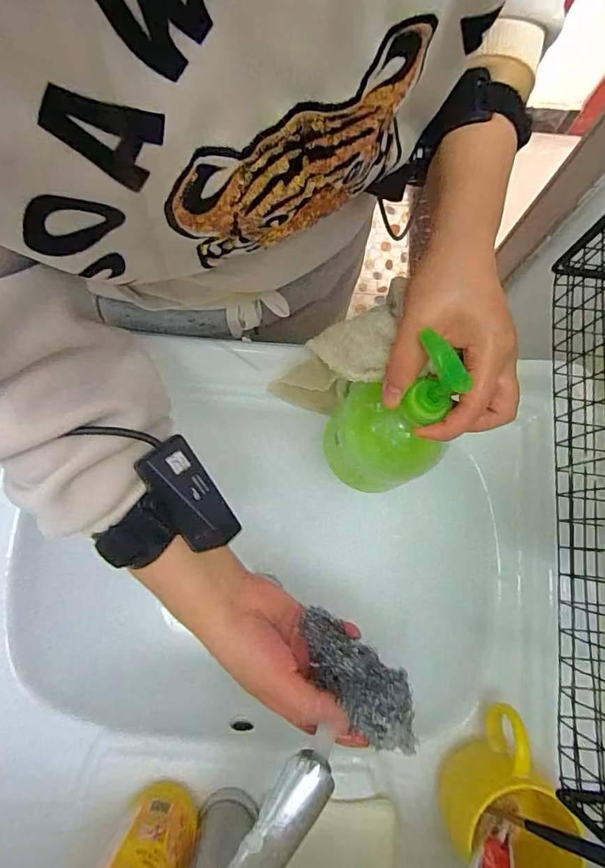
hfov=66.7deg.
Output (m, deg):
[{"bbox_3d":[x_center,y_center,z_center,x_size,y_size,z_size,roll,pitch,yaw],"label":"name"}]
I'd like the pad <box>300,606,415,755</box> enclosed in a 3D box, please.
[{"bbox_3d":[0.042,0.181,0.347,0.048,0.033,0.113,-40,77,-8],"label":"pad"}]

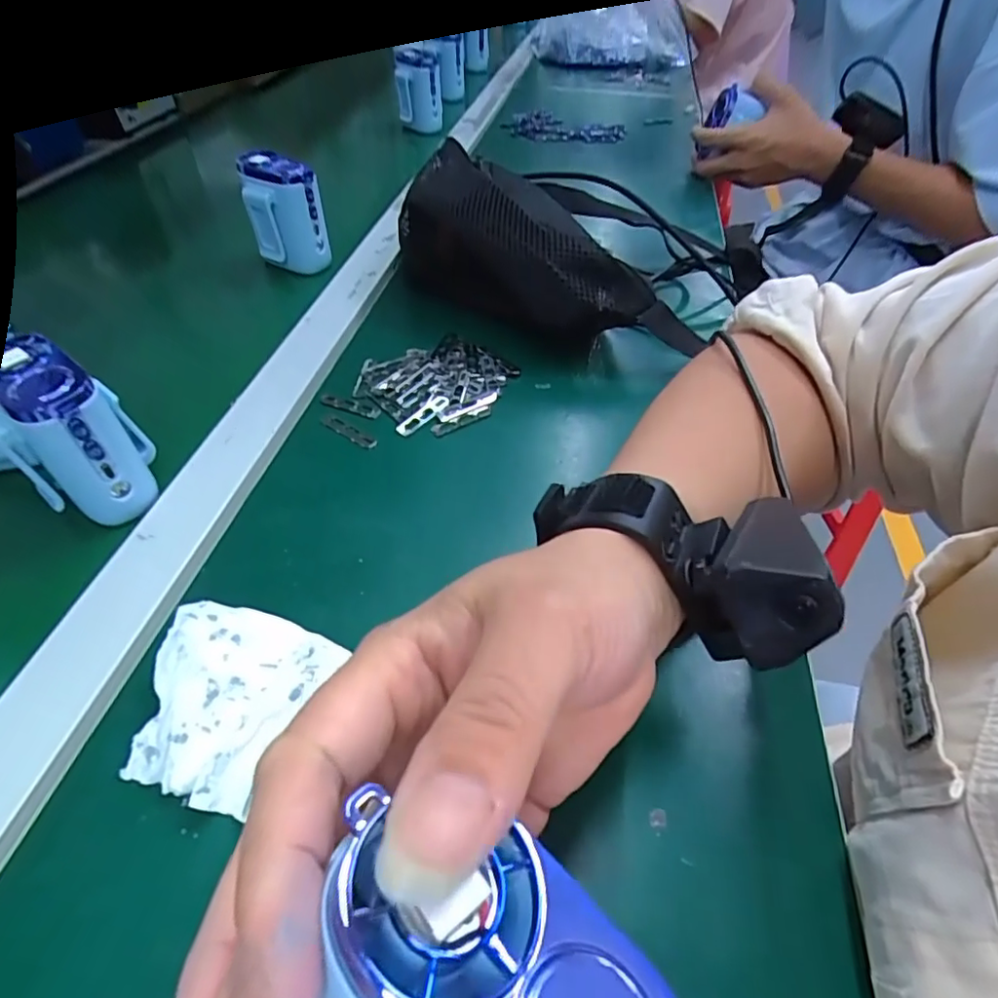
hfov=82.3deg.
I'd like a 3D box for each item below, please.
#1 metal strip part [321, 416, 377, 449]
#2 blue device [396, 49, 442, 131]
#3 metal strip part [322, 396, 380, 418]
[{"bbox_3d":[-0.095,-0.043,0.360,0.044,0.004,0.010,29,52,21],"label":"metal strip part"},{"bbox_3d":[-0.110,-0.559,0.782,0.063,0.082,0.061,-2,48,-6],"label":"blue device"},{"bbox_3d":[-0.098,-0.062,0.377,0.042,0.004,0.010,19,49,14],"label":"metal strip part"}]

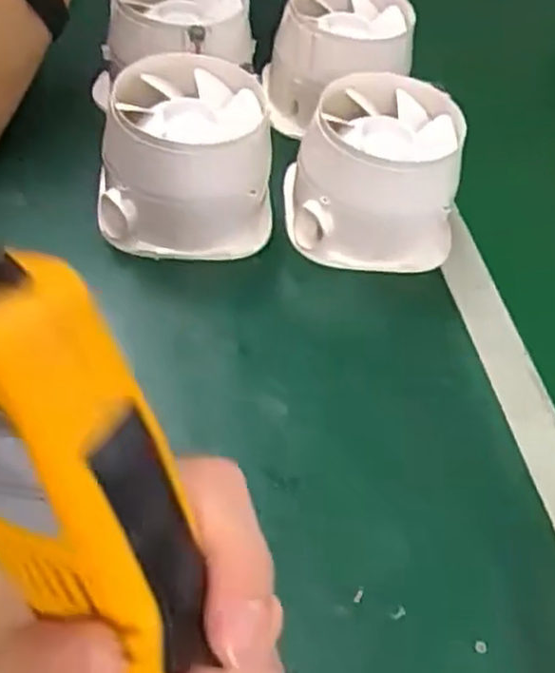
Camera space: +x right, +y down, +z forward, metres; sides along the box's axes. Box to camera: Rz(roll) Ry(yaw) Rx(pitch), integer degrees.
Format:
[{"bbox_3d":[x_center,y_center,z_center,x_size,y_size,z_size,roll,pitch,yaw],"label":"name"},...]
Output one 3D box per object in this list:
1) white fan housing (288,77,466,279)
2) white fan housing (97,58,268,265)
[{"bbox_3d":[0.081,-0.135,0.601,0.131,0.088,0.130,9,50,-2],"label":"white fan housing"},{"bbox_3d":[-0.067,-0.142,0.590,0.132,0.098,0.125,9,50,-2],"label":"white fan housing"}]

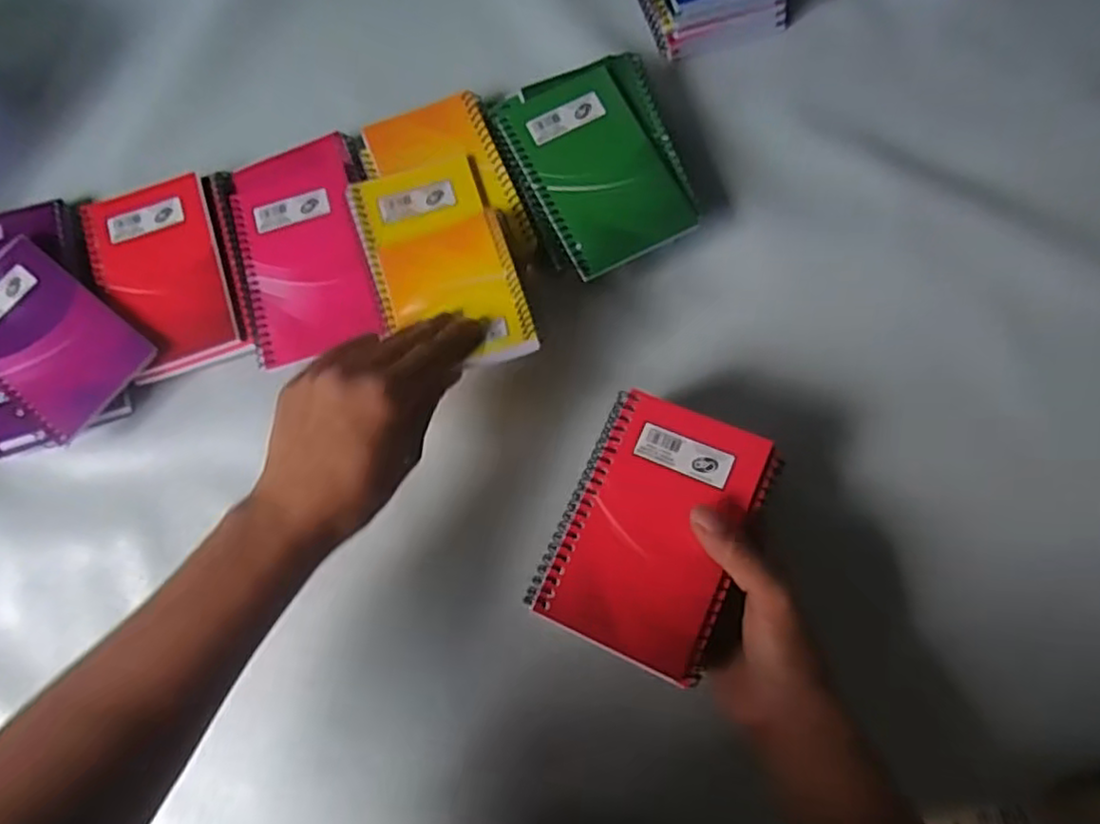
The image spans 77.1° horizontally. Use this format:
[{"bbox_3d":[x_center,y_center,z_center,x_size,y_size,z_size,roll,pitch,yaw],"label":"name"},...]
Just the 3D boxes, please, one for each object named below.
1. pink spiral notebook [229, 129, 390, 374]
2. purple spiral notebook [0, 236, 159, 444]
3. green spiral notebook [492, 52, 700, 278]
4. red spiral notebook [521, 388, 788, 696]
[{"bbox_3d":[-0.165,-0.111,0.455,0.084,0.010,0.154,-15,77,-2],"label":"pink spiral notebook"},{"bbox_3d":[-0.326,-0.050,0.444,0.134,0.011,0.078,39,81,10],"label":"purple spiral notebook"},{"bbox_3d":[0.032,-0.162,0.447,0.097,0.010,0.142,-22,77,-3],"label":"green spiral notebook"},{"bbox_3d":[0.055,0.059,0.358,0.091,0.017,0.130,25,79,7],"label":"red spiral notebook"}]

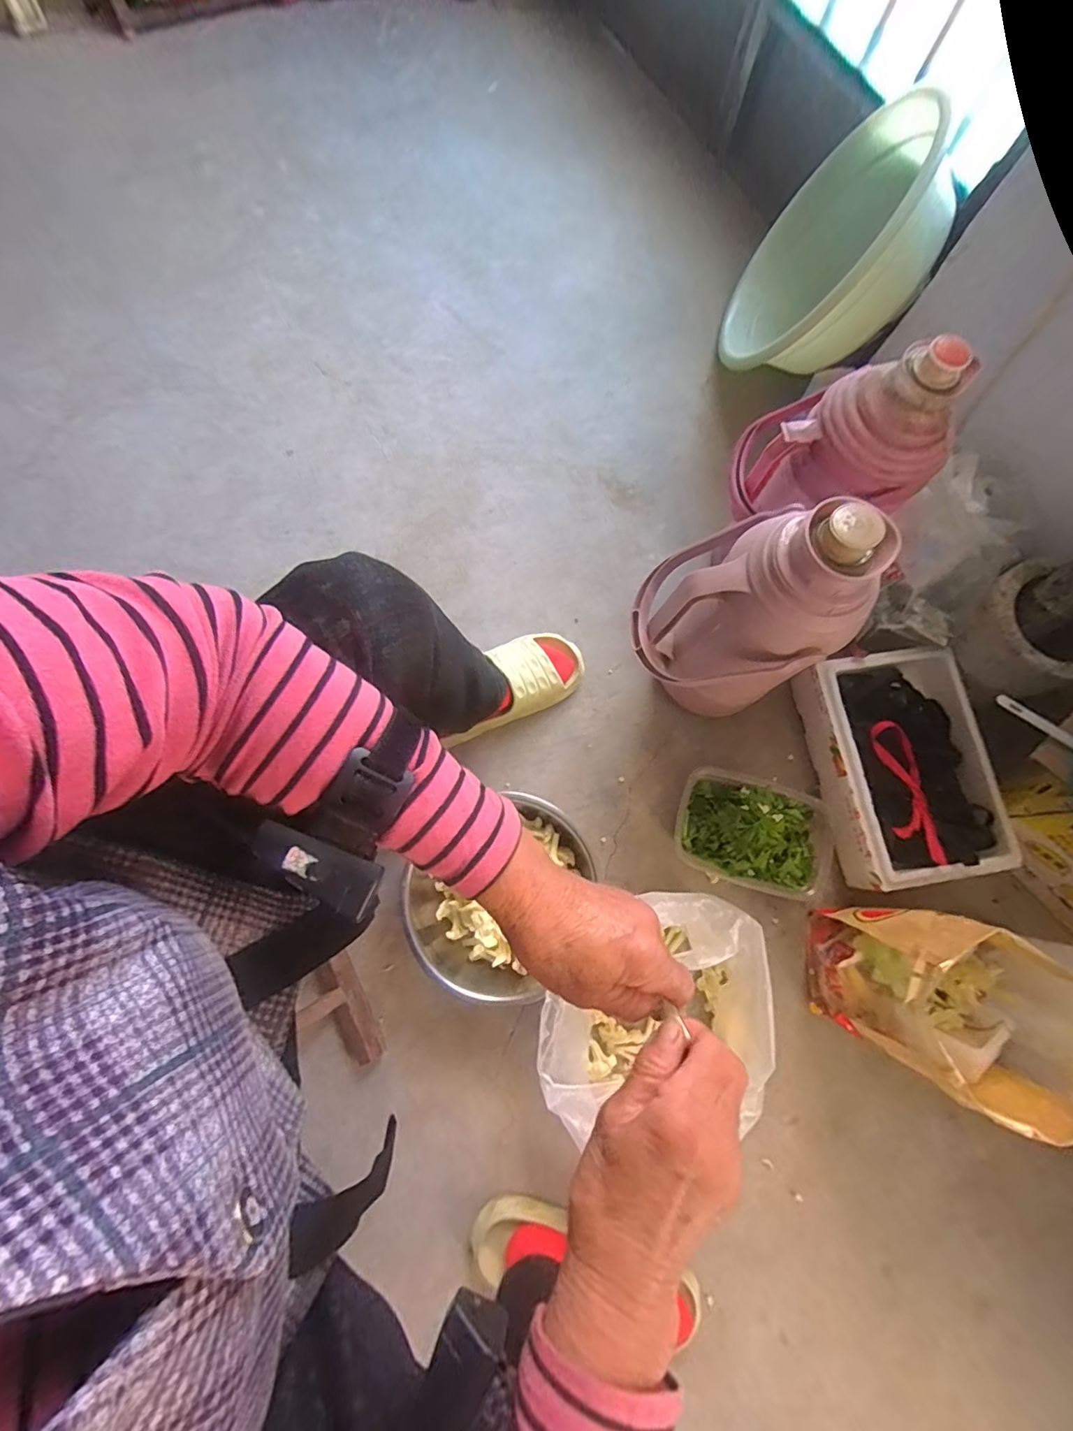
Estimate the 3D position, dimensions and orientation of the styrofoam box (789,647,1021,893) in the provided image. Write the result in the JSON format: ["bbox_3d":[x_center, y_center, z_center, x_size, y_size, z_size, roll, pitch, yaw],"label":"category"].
[{"bbox_3d":[0.495,0.070,0.745,0.212,0.069,0.304,-8,77,-3],"label":"styrofoam box"}]

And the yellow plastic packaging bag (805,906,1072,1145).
[{"bbox_3d":[0.462,0.328,0.629,0.206,0.206,0.168,25,77,4],"label":"yellow plastic packaging bag"}]

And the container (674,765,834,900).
[{"bbox_3d":[0.298,0.161,0.746,0.208,0.046,0.140,18,77,3],"label":"container"}]

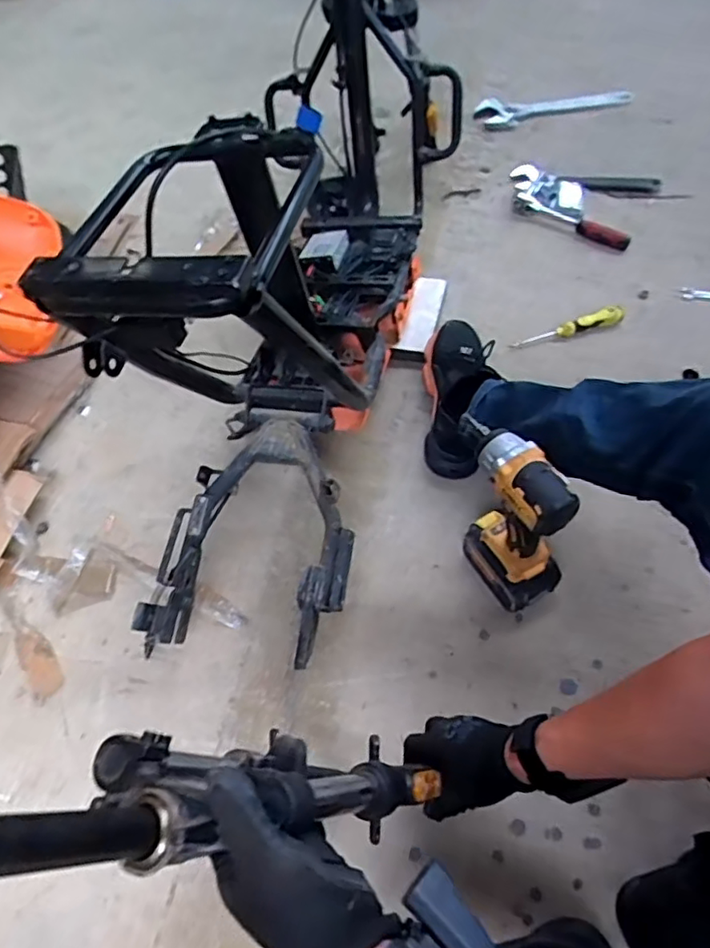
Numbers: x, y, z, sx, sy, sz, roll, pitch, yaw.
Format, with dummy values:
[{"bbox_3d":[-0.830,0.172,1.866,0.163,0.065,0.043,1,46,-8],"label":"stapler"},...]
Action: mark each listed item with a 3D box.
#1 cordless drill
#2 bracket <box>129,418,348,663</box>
[{"bbox_3d":[0.189,0.063,0.744,0.073,0.270,0.145,-33,60,-12],"label":"cordless drill"},{"bbox_3d":[-0.126,0.090,0.815,0.264,0.108,0.317,9,60,14],"label":"bracket"}]

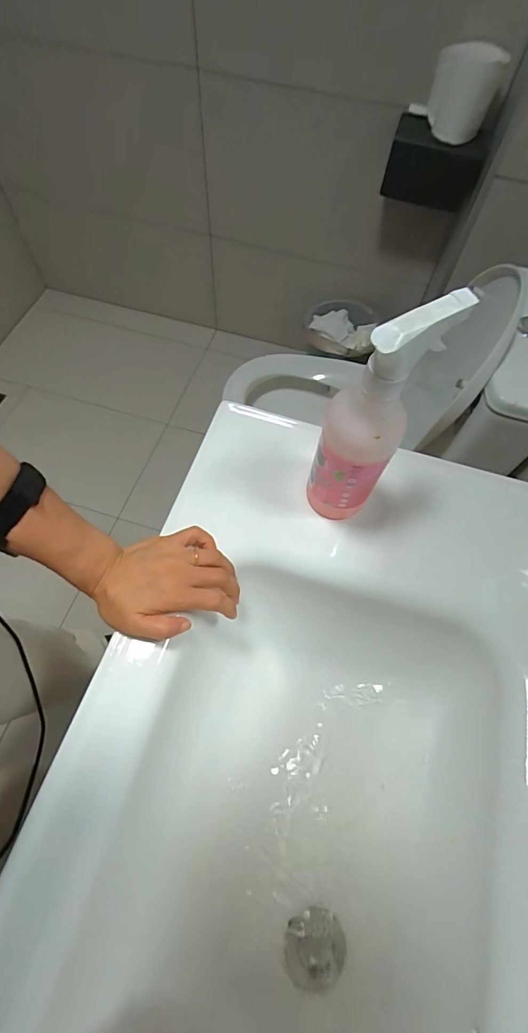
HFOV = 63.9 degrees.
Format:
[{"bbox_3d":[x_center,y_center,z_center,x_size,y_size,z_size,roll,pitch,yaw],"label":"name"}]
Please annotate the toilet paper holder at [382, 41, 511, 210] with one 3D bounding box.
[{"bbox_3d":[0.404,-0.867,0.963,0.211,0.262,0.121,15,65,5],"label":"toilet paper holder"}]

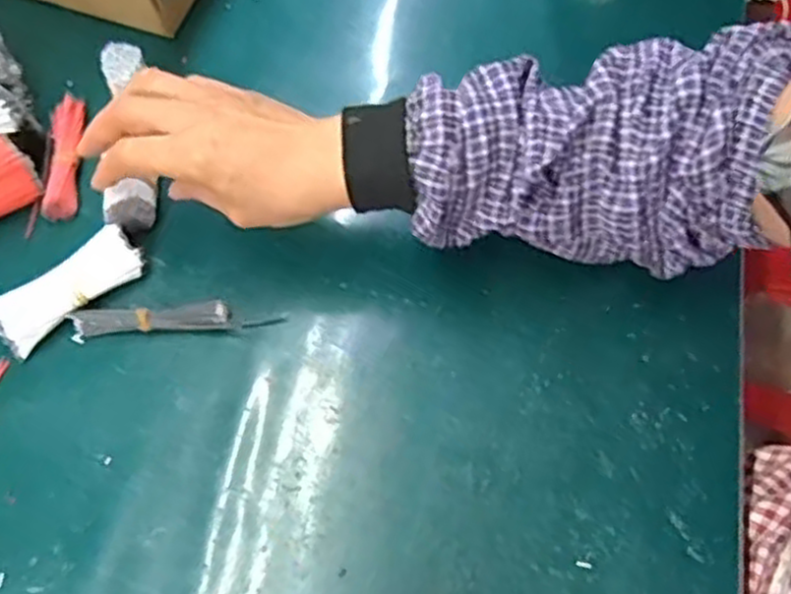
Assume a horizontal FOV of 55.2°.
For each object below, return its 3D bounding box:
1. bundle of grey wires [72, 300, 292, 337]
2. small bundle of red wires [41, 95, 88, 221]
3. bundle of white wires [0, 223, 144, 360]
[{"bbox_3d":[-0.128,0.013,0.444,0.118,0.015,0.014,-4,64,-1],"label":"bundle of grey wires"},{"bbox_3d":[-0.216,-0.091,0.495,0.023,0.014,0.088,-6,64,-2],"label":"small bundle of red wires"},{"bbox_3d":[-0.196,-0.003,0.447,0.096,0.026,0.033,-38,69,-16],"label":"bundle of white wires"}]

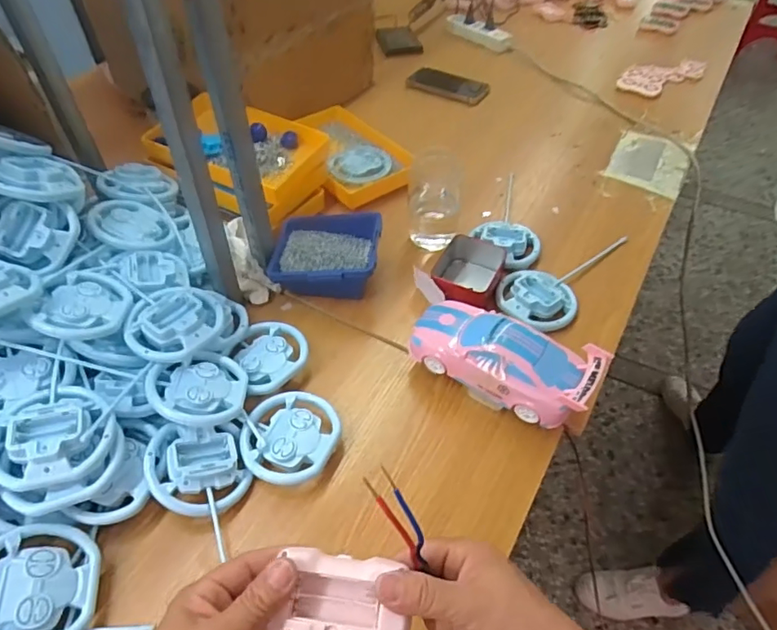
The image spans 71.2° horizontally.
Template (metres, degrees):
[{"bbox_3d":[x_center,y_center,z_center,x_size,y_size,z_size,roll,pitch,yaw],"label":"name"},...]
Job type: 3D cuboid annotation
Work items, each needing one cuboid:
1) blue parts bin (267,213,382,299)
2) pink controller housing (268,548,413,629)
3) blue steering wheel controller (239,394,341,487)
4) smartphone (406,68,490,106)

━━━━━━━━━━━━━━━━━━━━━━━━━━━━━━

WHAT IS REQUIRED:
Show each line from the material above where the string "horizontally" can be found.

REPLY TO THE TASK:
The image spans 77.1° horizontally. Use this format:
The image spans 71.2° horizontally.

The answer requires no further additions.